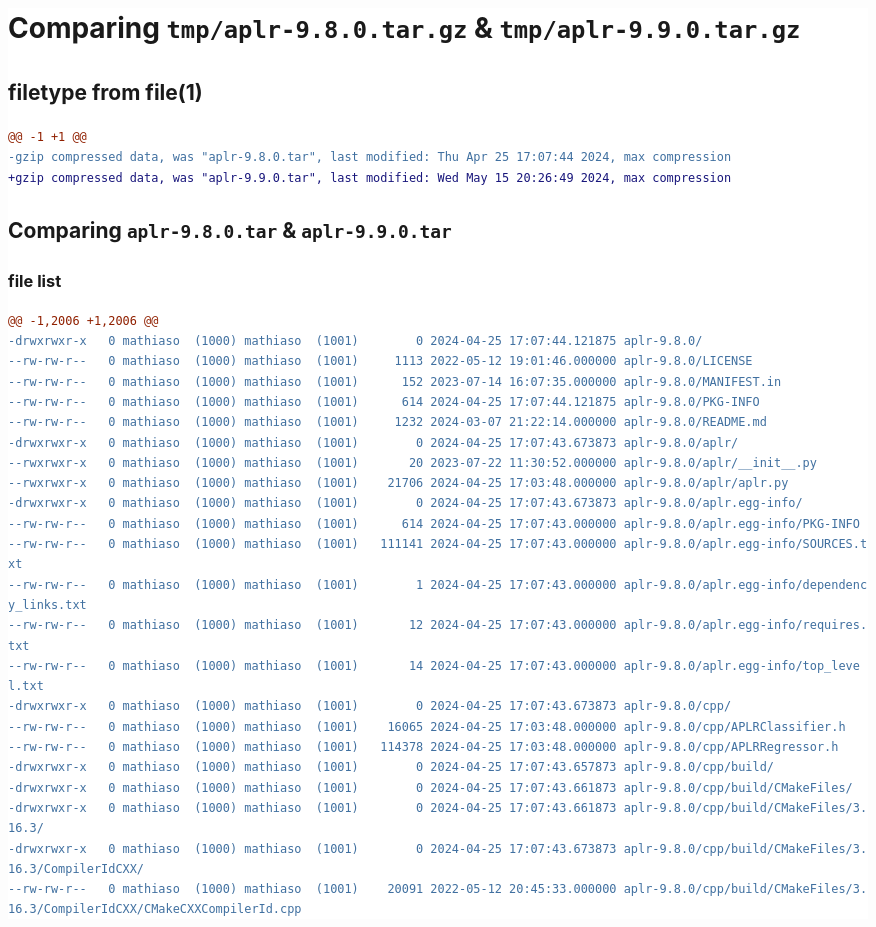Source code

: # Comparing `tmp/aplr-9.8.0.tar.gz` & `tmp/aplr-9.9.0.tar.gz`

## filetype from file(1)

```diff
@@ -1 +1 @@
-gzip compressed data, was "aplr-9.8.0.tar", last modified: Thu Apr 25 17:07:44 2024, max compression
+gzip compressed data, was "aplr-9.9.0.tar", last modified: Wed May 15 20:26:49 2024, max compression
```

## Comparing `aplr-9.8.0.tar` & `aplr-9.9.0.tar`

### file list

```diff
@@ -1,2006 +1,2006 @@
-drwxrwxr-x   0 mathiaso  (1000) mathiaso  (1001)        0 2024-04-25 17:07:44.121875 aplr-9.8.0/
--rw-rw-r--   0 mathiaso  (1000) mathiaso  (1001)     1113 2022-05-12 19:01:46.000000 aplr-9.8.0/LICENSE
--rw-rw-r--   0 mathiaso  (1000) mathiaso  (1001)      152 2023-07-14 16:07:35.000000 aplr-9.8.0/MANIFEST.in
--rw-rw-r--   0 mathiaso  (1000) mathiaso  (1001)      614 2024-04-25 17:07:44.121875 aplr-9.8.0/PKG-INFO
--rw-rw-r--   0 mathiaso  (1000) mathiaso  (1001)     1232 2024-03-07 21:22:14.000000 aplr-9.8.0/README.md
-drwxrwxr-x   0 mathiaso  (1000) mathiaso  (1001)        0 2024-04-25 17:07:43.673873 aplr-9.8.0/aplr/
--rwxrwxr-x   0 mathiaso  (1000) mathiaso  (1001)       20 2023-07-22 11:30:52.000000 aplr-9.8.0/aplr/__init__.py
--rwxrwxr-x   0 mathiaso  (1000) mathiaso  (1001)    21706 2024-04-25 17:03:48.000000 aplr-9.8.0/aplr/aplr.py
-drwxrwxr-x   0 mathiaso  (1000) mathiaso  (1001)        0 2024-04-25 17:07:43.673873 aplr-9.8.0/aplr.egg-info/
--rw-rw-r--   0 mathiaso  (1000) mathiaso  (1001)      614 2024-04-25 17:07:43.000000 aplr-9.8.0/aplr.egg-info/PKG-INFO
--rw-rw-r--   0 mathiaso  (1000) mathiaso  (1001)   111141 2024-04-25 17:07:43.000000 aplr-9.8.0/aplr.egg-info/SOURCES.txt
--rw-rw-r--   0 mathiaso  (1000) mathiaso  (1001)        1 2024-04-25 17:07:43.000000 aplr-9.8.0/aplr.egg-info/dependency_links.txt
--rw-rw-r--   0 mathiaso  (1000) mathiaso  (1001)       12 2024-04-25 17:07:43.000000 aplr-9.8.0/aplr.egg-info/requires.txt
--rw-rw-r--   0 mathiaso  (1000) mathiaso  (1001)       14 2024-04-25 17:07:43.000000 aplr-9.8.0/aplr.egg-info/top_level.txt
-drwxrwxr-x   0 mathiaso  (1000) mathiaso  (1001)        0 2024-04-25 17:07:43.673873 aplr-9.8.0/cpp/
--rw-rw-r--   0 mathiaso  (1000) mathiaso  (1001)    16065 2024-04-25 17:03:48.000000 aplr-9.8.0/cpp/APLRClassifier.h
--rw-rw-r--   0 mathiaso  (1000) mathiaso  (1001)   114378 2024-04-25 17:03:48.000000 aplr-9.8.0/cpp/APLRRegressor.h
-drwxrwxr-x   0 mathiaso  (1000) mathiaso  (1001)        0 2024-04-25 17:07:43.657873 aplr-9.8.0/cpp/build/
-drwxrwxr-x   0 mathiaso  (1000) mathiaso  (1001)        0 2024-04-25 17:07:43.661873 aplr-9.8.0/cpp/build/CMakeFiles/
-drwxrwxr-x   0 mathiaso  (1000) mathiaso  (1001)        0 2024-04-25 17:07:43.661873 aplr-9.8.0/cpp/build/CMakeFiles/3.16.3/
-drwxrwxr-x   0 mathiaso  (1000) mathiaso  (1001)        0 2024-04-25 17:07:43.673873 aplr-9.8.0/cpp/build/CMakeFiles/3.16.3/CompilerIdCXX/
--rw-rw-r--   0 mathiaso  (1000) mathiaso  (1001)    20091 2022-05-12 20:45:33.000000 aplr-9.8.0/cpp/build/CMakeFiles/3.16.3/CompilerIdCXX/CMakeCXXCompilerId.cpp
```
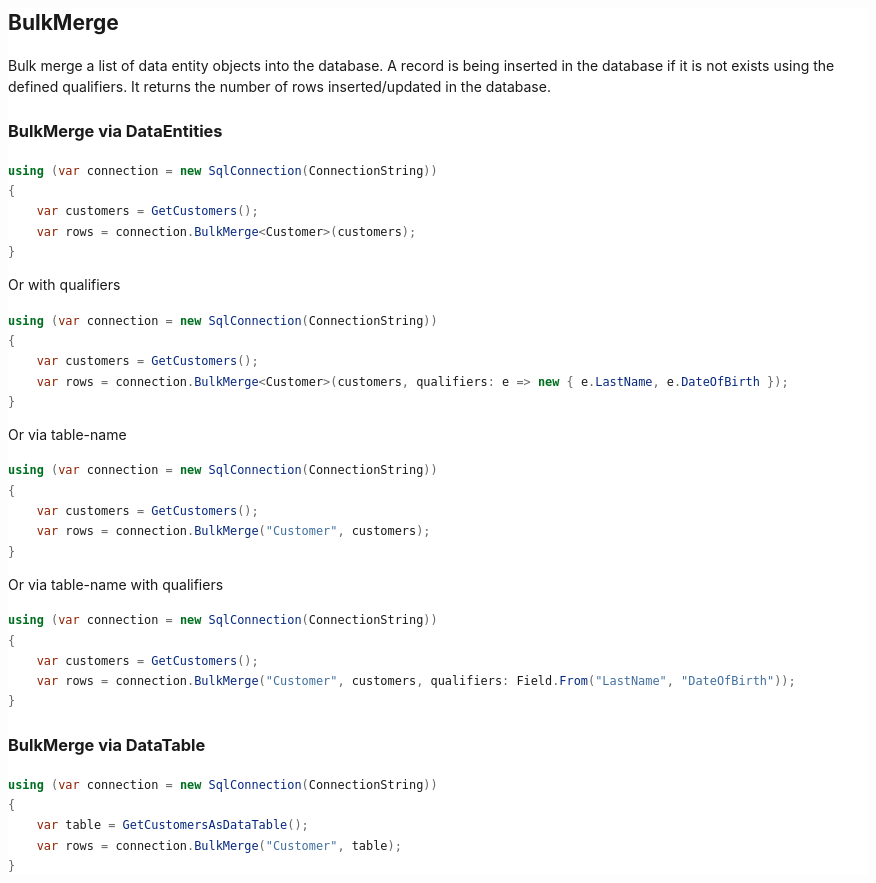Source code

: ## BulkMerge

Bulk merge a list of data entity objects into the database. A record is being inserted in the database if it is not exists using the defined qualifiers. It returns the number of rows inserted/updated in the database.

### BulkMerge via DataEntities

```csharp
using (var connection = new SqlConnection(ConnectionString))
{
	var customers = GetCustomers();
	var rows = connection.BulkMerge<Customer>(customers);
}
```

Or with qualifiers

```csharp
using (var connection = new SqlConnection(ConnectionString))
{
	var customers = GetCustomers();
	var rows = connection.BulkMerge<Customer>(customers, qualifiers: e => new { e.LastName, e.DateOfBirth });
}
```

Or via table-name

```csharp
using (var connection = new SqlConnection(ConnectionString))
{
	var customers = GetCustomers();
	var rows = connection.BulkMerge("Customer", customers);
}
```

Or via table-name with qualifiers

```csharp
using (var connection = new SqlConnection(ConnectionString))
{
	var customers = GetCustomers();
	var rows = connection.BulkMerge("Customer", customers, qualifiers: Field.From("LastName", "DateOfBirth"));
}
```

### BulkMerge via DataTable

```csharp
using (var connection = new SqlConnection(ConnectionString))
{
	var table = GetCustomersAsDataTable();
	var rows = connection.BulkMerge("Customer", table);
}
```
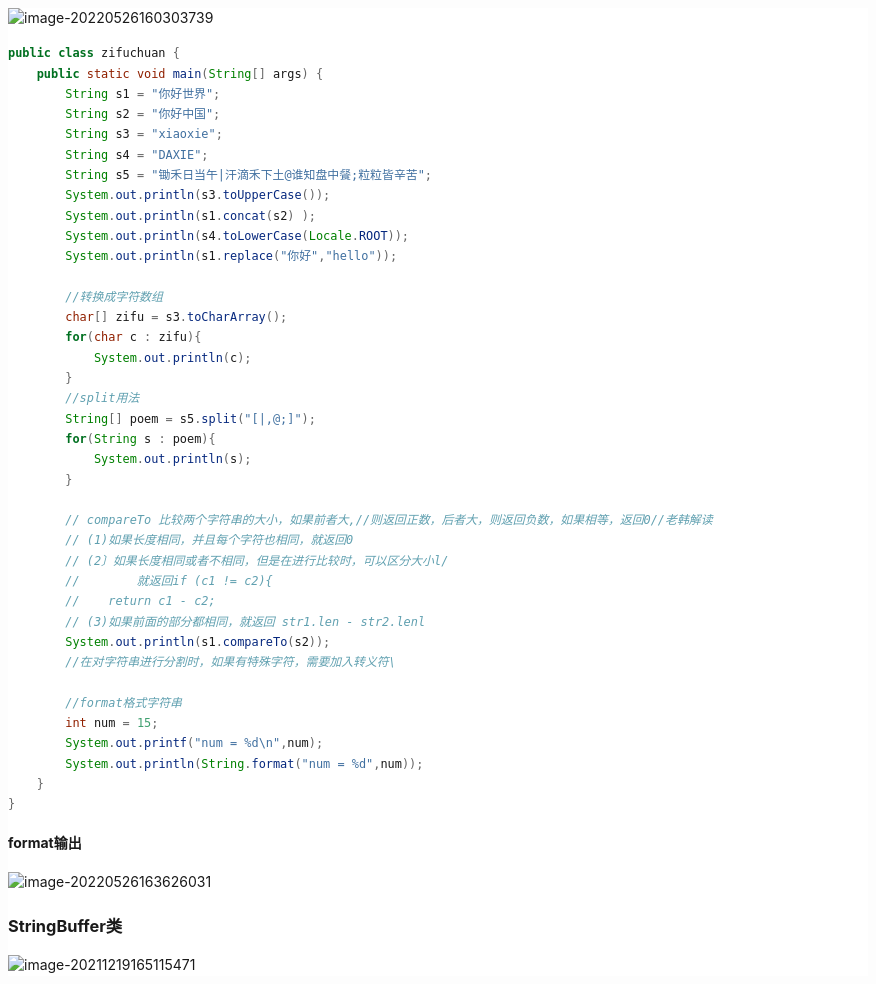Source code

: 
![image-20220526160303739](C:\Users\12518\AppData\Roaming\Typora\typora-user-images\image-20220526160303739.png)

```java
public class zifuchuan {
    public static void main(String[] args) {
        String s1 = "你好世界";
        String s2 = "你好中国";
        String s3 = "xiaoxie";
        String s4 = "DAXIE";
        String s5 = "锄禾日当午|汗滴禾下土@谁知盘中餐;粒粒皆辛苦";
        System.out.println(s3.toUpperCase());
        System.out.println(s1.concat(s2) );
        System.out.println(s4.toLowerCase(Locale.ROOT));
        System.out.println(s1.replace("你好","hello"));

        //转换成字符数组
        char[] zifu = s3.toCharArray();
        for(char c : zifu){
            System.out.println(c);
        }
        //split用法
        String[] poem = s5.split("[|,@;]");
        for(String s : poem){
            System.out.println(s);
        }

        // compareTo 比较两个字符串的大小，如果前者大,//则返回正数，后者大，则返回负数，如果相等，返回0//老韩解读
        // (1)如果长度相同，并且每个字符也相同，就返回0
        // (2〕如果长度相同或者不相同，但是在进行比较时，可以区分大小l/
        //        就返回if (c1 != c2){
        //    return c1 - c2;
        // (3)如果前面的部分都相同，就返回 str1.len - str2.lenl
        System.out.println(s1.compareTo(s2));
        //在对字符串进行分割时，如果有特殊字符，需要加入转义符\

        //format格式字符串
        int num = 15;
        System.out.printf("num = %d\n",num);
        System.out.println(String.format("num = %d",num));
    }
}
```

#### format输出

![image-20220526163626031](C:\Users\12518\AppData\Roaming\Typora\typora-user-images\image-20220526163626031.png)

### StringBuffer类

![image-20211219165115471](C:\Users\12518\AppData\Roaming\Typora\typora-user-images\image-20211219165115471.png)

________________________________________

- **What you are asked to do**
Word for word, repeat the material above and drop the pictures.

- **Reply**
Source code

: # Comparing `tmp/aplr-9.8.0.tar.gz` & `tmp/aplr-9.9.0.tar.gz`

## filetype from file(1)

```diff
@@ -1 +1 @@
-gzip compressed data, was "aplr-9.8.0.tar", last modified: Thu Apr 25 17:07:44 2024, max compression
+gzip compressed data, was "aplr-9.9.0.tar", last modified: Wed May 15 20:26:49 2024, max compression
```

## Comparing `aplr-9.8.0.tar` & `aplr-9.9.0.tar`

### file list

```diff
@@ -1,2006 +1,2006 @@
-drwxrwxr-x   0 mathiaso  (1000) mathiaso  (1001)        0 2024-04-25 17:07:44.121875 aplr-9.8.0/
--rw-rw-r--   0 mathiaso  (1000) mathiaso  (1001)     1113 2022-05-12 19:01:46.000000 aplr-9.8.0/LICENSE
--rw-rw-r--   0 mathiaso  (1000) mathiaso  (1001)      152 2023-07-14 16:07:35.000000 aplr-9.8.0/MANIFEST.in
--rw-rw-r--   0 mathiaso  (1000) mathiaso  (1001)      614 2024-04-25 17:07:44.121875 aplr-9.8.0/PKG-INFO
--rw-rw-r--   0 mathiaso  (1000) mathiaso  (1001)     1232 2024-03-07 21:22:14.000000 aplr-9.8.0/README.md
-drwxrwxr-x   0 mathiaso  (1000) mathiaso  (1001)        0 2024-04-25 17:07:43.673873 aplr-9.8.0/aplr/
--rwxrwxr-x   0 mathiaso  (1000) mathiaso  (1001)       20 2023-07-22 11:30:52.000000 aplr-9.8.0/aplr/__init__.py
--rwxrwxr-x   0 mathiaso  (1000) mathiaso  (1001)    21706 2024-04-25 17:03:48.000000 aplr-9.8.0/aplr/aplr.py
-drwxrwxr-x   0 mathiaso  (1000) mathiaso  (1001)        0 2024-04-25 17:07:43.673873 aplr-9.8.0/aplr.egg-info/
--rw-rw-r--   0 mathiaso  (1000) mathiaso  (1001)      614 2024-04-25 17:07:43.000000 aplr-9.8.0/aplr.egg-info/PKG-INFO
--rw-rw-r--   0 mathiaso  (1000) mathiaso  (1001)   111141 2024-04-25 17:07:43.000000 aplr-9.8.0/aplr.egg-info/SOURCES.txt
--rw-rw-r--   0 mathiaso  (1000) mathiaso  (1001)        1 2024-04-25 17:07:43.000000 aplr-9.8.0/aplr.egg-info/dependency_links.txt
--rw-rw-r--   0 mathiaso  (1000) mathiaso  (1001)       12 2024-04-25 17:07:43.000000 aplr-9.8.0/aplr.egg-info/requires.txt
--rw-rw-r--   0 mathiaso  (1000) mathiaso  (1001)       14 2024-04-25 17:07:43.000000 aplr-9.8.0/aplr.egg-info/top_level.txt
-drwxrwxr-x   0 mathiaso  (1000) mathiaso  (1001)        0 2024-04-25 17:07:43.673873 aplr-9.8.0/cpp/
--rw-rw-r--   0 mathiaso  (1000) mathiaso  (1001)    16065 2024-04-25 17:03:48.000000 aplr-9.8.0/cpp/APLRClassifier.h
--rw-rw-r--   0 mathiaso  (1000) mathiaso  (1001)   114378 2024-04-25 17:03:48.000000 aplr-9.8.0/cpp/APLRRegressor.h
-drwxrwxr-x   0 mathiaso  (1000) mathiaso  (1001)        0 2024-04-25 17:07:43.657873 aplr-9.8.0/cpp/build/
-drwxrwxr-x   0 mathiaso  (1000) mathiaso  (1001)        0 2024-04-25 17:07:43.661873 aplr-9.8.0/cpp/build/CMakeFiles/
-drwxrwxr-x   0 mathiaso  (1000) mathiaso  (1001)        0 2024-04-25 17:07:43.661873 aplr-9.8.0/cpp/build/CMakeFiles/3.16.3/
-drwxrwxr-x   0 mathiaso  (1000) mathiaso  (1001)        0 2024-04-25 17:07:43.673873 aplr-9.8.0/cpp/build/CMakeFiles/3.16.3/CompilerIdCXX/
--rw-rw-r--   0 mathiaso  (1000) mathiaso  (1001)    20091 2022-05-12 20:45:33.000000 aplr-9.8.0/cpp/build/CMakeFiles/3.16.3/CompilerIdCXX/CMakeCXXCompilerId.cpp
```
Source code

: ## BulkMerge

Bulk merge a list of data entity objects into the database. A record is being inserted in the database if it is not exists using the defined qualifiers. It returns the number of rows inserted/updated in the database.

### BulkMerge via DataEntities

```csharp
using (var connection = new SqlConnection(ConnectionString))
{
	var customers = GetCustomers();
	var rows = connection.BulkMerge<Customer>(customers);
}
```

Or with qualifiers

```csharp
using (var connection = new SqlConnection(ConnectionString))
{
	var customers = GetCustomers();
	var rows = connection.BulkMerge<Customer>(customers, qualifiers: e => new { e.LastName, e.DateOfBirth });
}
```

Or via table-name

```csharp
using (var connection = new SqlConnection(ConnectionString))
{
	var customers = GetCustomers();
	var rows = connection.BulkMerge("Customer", customers);
}
```

Or via table-name with qualifiers

```csharp
using (var connection = new SqlConnection(ConnectionString))
{
	var customers = GetCustomers();
	var rows = connection.BulkMerge("Customer", customers, qualifiers: Field.From("LastName", "DateOfBirth"));
}
```

### BulkMerge via DataTable

```csharp
using (var connection = new SqlConnection(ConnectionString))
{
	var table = GetCustomersAsDataTable();
	var rows = connection.BulkMerge("Customer", table);
}
```
Source code

: 
![image-20220526160303739](C:\Users\12518\AppData\Roaming\Typora\typora-user-images\image-20220526160303739.png)

```java
public class zifuchuan {
    public static void main(String[] args) {
        String s1 = "你好世界";
        String s2 = "你好中国";
        String s3 = "xiaoxie";
        String s4 = "DAXIE";
        String s5 = "锄禾日当午|汗滴禾下土@谁知盘中餐;粒粒皆辛苦";
        System.out.println(s3.toUpperCase());
        System.out.println(s1.concat(s2) );
        System.out.println(s4.toLowerCase(Locale.ROOT));
        System.out.println(s1.replace("你好","hello"));

        //转换成字符数组
        char[] zifu = s3.toCharArray();
        for(char c : zifu){
            System.out.println(c);
        }
        //split用法
        String[] poem = s5.split("[|,@;]");
        for(String s : poem){
            System.out.println(s);
        }

        // compareTo 比较两个字符串的大小，如果前者大,//则返回正数，后者大，则返回负数，如果相等，返回0//老韩解读
        // (1)如果长度相同，并且每个字符也相同，就返回0
        // (2〕如果长度相同或者不相同，但是在进行比较时，可以区分大小l/
        //        就返回if (c1 != c2){
        //    return c1 - c2;
        // (3)如果前面的部分都相同，就返回 str1.len - str2.lenl
        System.out.println(s1.compareTo(s2));
        //在对字符串进行分割时，如果有特殊字符，需要加入转义符\

        //format格式字符串
        int num = 15;
        System.out.printf("num = %d\n",num);
        System.out.println(String.format("num = %d",num));
    }
}
```

#### format输出

![image-20220526163626031](C:\Users\12518\AppData\Roaming\Typora\typora-user-images\image-20220526163626031.png)

### StringBuffer类

![image-20211219165115471](C:\Users\12518\AppData\Roaming\Typora\typora-user-images\image-20211219165115471.png)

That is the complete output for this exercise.